Sanlock Disk Leases On Drbd/gfs2 Volume

Home » CentOS-Virt » Sanlock Disk Leases On Drbd/gfs2 Volume
CentOS-Virt No Comments

Hi all,

I have a 2 node cluster that consists of the following:

* 1 drbd/gfs2 partition that holds VM images and XML
* Sanlock configured with the disk lease directory on the same drbd/gfs partition

Everything is working well, aside from one small issue I ran into. When testing fencing, on one particular test GFS began replaying the journal for the remaining node, and in the middle of it rgmanager attempted to recover the VM. Normally this wouldn’t be an issue, as libvirt would just pause until GFS was ready, however since it’s talking to sanlock first, sanlock attempted to acquire the lock, while GFS was not ready, and failed. This caused the recovery itself to fail.
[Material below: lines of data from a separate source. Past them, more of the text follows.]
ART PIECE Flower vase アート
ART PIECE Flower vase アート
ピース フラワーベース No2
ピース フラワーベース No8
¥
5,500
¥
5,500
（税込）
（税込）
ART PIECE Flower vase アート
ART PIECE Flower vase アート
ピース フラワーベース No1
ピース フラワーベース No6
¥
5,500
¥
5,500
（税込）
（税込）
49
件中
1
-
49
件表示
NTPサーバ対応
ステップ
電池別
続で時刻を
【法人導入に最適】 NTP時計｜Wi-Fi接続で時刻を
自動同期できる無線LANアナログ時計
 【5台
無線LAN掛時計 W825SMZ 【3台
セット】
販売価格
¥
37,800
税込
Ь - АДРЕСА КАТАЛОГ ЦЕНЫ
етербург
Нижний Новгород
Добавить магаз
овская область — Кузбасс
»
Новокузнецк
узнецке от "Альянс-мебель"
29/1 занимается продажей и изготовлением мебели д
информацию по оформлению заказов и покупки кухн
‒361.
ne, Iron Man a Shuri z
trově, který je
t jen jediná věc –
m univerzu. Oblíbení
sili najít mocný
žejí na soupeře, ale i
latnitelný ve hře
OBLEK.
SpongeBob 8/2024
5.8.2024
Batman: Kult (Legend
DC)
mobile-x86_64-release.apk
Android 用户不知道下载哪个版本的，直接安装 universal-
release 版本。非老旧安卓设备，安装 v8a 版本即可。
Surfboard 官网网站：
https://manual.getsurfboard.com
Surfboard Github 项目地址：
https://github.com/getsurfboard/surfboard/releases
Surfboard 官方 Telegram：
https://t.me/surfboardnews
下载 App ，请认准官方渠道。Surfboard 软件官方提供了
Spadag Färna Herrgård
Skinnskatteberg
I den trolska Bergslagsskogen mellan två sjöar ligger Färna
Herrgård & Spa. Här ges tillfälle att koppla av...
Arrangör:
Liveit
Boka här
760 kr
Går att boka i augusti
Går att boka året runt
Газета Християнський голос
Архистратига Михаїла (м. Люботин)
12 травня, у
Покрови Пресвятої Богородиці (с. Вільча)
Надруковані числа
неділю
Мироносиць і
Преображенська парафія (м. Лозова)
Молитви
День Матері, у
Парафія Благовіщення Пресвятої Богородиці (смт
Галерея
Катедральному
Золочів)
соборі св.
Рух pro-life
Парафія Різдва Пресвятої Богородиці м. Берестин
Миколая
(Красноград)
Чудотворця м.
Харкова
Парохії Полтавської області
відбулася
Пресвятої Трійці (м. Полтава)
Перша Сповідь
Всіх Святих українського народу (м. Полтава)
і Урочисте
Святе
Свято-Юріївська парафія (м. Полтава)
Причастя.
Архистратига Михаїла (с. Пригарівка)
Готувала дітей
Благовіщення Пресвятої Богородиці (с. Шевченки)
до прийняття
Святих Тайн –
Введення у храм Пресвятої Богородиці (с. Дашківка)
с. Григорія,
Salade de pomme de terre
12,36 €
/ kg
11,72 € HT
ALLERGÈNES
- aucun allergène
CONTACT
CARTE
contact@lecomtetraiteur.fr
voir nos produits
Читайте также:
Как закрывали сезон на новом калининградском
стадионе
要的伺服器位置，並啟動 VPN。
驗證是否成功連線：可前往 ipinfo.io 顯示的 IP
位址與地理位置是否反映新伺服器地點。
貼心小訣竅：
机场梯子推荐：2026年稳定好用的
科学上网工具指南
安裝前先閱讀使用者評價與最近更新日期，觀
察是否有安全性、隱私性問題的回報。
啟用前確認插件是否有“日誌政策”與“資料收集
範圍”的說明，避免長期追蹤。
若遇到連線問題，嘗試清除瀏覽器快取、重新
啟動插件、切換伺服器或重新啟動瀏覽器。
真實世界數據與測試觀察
I’m attempting to keep the lease directory on the shared storage so that I do not have introduce another single point of failure in the cluster by having an outside NFS mount. It seems like I could get around this particular scenario by changing the recovery policy to “restart” (it’s on relocate right now), and have it try restarts several times before giving up, but I wanted to see first if you guys had any advice for this issue as well. Perhaps I’m missing a setting that would correct this?